Marco Cellamare, regional sales director dell’area mediterranea (a sinistra) e Marco Mozzi, Exm sales specialist per l’area mediterranea di Ivanti
Esperienza utente e cybersicurezza devono convivere
Cellamare ha sottolineato in particolare tre aspetti emersi dalla ricerca. Innanzitutto, l’importanza primaria dell'esperienza e del benessere dei dipendenti, di cui le aziende devono farsi carico (pena, in certi casi, la fuga del dipendente verso altri lidi). Secondariamente, la necessità di avere un maggior controllo sugli investimenti IT, i quali dovrebbero essere dirottati verso tecnologie che supportano il modello del lavoro ubiquo (o everywhere workspace, come lo chiama Ivanti). In terzo luogo, se ancora ce ne fosse bisogno, da questa ricerca è emersa la necessità di una cybersicurezza diversa, efficace in ambienti IT disaggregati e ormai privi di un perimetro.
Con la propria piattaforma, Neurons, Ivanti affronta il complesso tema dell’automazione o meglio della “iperautomazione”, come la chiama l’azienda. Neurons compie un passo ulteriore rispetto alle classiche tecnologie di automazione perché impiega l’intelligenza artificiale (da cui il riferimento ai neuroni nel nome della piattaforma) per consentire la diagnosi e anche l’autoriparazione dei problemi presenti in tutti i dispositivi connessi a una rete, “dall’edge al cloud”, come si suol dire oggi.
Neurons include anche capacità di raccolta dati, per dare visibilità completa sugli ambienti IT non centralizzati, ed è declinata su soluzioni verticali (per settori come quello sanitario o quello industriale 4.0) e specifiche per funzioni aziendali (risorse umane, IT, sviluppo software, responsabili di progetto, e via dicendo). “Con la nostra piattaforma abbiamo la possibilità di avere un controllo in tempo reale sull’infrastruttura e di intervenire in modo automatico per risolvere il problema e attivare le procedure di sicurezza necessarie”, ha spiegato Marco Mozzi, Exm sales specialist per l’area mediterranea di Ivanti. “Si vanno così a ottimizzare le logiche di intervento dell’IT, con un notevole risparmio di tempo”.
La strategia di Ivanti
“Vogliamo offrire agli utenti un ambiente di lavoro monitorato, sicuro, che abbia garanzie di continuità di servizio e che gli permetta di impiegare gli strumenti che desidera”, ha proseguito Mozzi. “Le persone vogliono lavorare in modo molto più flessibile, ma è obbligatorio per le aziende riadattare la modalità con cui i servizi tecnologici e di business vengono erogati”.

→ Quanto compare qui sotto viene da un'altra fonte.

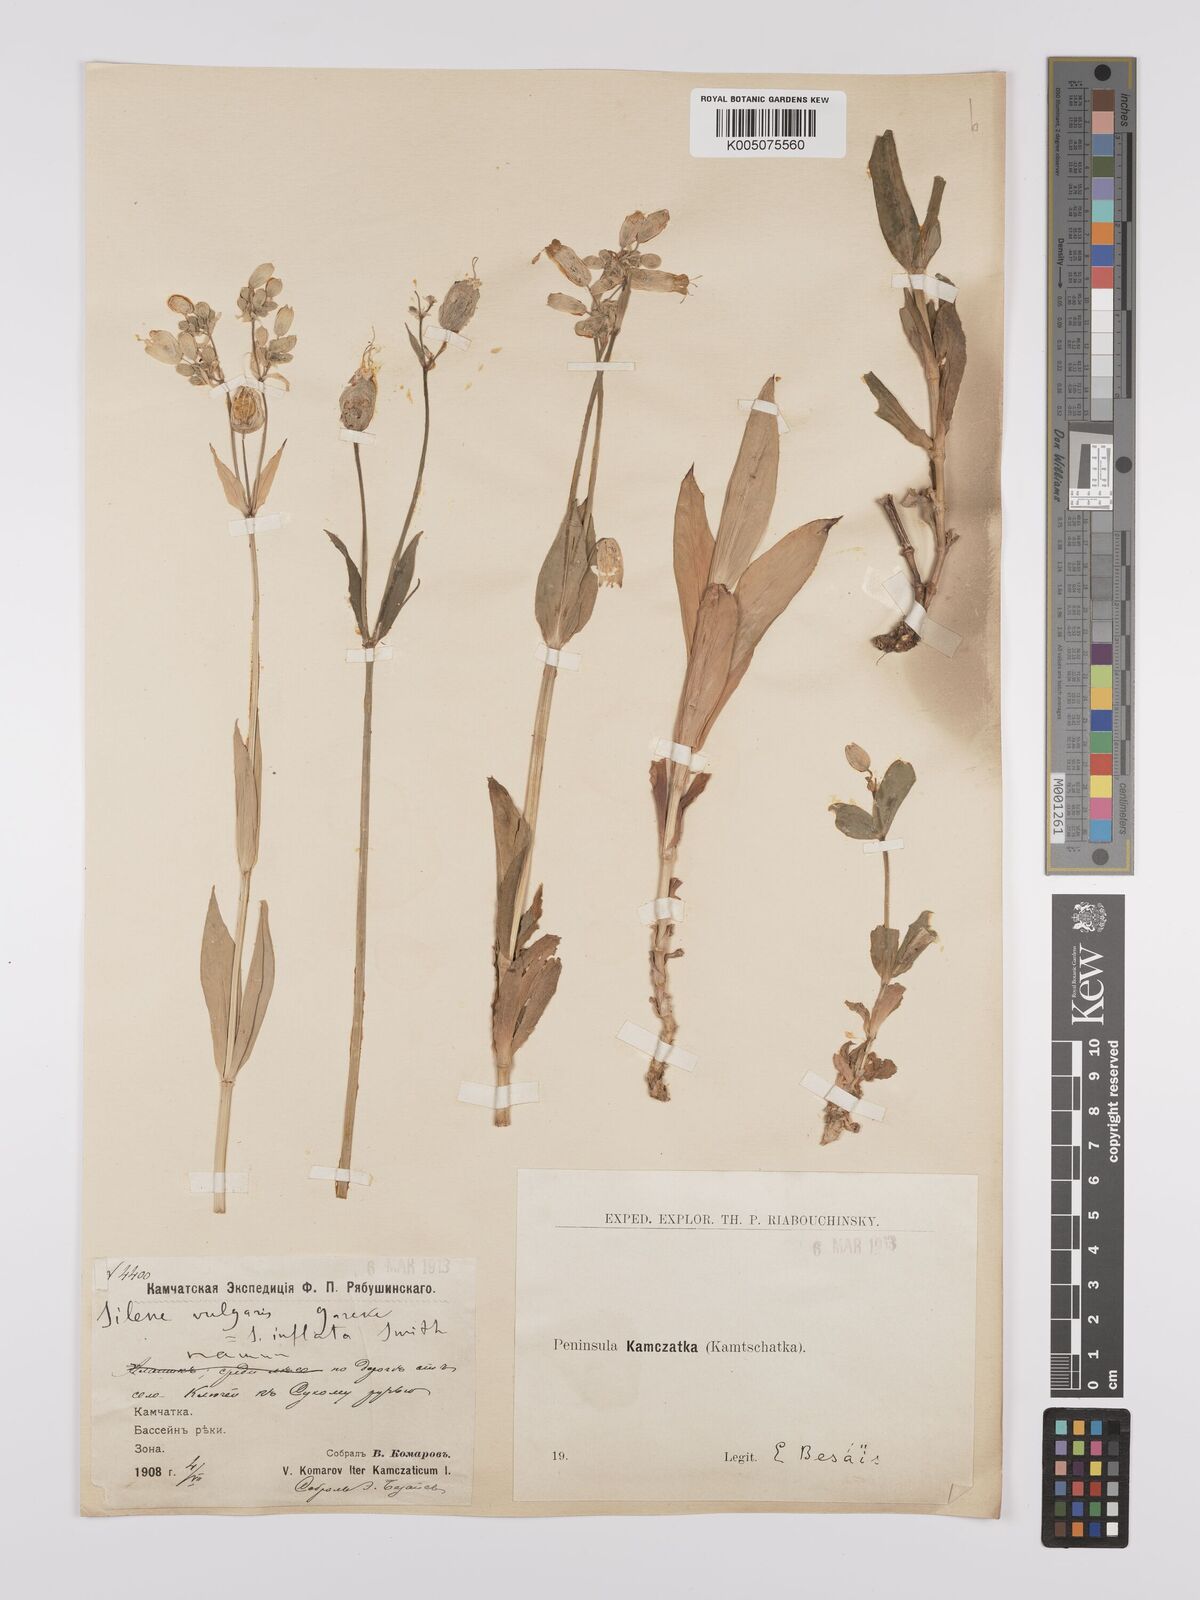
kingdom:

Ivanti conta attualmente più di 45mila clienti e circa 200 milioni di dispositivi gestiti. Nel 2021 ha sviluppato un fatturato di 1,2 miliardi di dollari a livello globale, registrando in particolare una significativa crescita, del 20%, delle vendite nell’area mediterranea. Qui, in seguito all’acquisizione di MobileIron (società specializzata in gestione degli endpoint, acquisita da Ivanti a fine 2020), l’ecosistema di canale si è allargato e include attualmente sei distributori (in Italia, Wescon, Arrow e Computer Gross) e un centinaio di partner certificati.